:: To do ::
Locate each line in the listing that contains the string "pokožku", and copy those lines.

::::::::

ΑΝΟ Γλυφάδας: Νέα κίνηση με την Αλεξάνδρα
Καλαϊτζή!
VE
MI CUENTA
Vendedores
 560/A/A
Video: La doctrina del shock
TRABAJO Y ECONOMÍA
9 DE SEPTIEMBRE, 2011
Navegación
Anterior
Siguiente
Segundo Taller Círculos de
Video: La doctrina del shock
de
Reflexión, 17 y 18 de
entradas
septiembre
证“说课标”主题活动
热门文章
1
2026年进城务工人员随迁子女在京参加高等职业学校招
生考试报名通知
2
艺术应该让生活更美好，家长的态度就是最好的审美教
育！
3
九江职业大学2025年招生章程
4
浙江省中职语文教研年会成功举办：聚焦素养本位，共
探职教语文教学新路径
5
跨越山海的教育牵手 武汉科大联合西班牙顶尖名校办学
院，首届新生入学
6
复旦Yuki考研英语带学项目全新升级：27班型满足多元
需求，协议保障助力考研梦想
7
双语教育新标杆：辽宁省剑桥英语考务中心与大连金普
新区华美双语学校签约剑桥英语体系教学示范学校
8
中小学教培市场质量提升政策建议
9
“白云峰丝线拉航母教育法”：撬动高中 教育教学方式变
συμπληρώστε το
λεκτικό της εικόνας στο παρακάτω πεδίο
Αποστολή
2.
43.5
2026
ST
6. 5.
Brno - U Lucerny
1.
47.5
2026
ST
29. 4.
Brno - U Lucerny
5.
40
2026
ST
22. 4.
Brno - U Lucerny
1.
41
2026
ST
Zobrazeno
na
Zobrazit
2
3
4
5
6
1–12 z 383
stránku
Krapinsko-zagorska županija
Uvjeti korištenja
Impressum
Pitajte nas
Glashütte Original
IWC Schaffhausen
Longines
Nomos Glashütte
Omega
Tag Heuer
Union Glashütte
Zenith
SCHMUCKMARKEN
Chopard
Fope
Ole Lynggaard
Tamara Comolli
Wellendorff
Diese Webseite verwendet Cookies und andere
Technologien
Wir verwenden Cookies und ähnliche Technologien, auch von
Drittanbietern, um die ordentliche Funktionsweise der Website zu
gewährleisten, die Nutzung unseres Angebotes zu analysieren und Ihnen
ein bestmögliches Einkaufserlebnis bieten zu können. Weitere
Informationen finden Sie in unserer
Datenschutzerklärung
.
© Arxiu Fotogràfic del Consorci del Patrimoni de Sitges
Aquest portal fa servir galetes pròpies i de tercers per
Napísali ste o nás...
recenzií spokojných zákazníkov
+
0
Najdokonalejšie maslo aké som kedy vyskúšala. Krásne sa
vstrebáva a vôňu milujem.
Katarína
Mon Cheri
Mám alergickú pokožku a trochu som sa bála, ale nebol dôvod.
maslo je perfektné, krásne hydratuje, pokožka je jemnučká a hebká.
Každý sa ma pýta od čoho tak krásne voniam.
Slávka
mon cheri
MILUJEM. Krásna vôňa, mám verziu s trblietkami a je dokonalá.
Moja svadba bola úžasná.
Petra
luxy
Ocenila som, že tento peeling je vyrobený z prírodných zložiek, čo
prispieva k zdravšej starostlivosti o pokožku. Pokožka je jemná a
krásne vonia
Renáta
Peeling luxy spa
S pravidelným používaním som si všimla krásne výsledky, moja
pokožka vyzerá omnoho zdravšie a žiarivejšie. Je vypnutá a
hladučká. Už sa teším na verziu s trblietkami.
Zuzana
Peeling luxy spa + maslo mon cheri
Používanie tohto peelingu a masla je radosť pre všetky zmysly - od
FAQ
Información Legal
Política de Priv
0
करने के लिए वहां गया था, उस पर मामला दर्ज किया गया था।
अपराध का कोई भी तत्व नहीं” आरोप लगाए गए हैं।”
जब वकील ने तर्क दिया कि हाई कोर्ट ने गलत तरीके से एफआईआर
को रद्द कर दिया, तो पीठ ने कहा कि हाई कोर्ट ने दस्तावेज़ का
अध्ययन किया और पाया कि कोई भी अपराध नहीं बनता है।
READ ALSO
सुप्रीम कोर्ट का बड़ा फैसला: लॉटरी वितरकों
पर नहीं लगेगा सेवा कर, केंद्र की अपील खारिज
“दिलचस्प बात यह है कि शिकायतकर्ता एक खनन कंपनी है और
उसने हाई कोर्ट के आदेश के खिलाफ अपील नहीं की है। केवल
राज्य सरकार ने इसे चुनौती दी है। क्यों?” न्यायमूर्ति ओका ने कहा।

::::::::

:: Response for this exercise ::
Mám alergickú pokožku a trochu som sa bála, ale nebol dôvod.
prispieva k zdravšej starostlivosti o pokožku. Pokožka je jemná a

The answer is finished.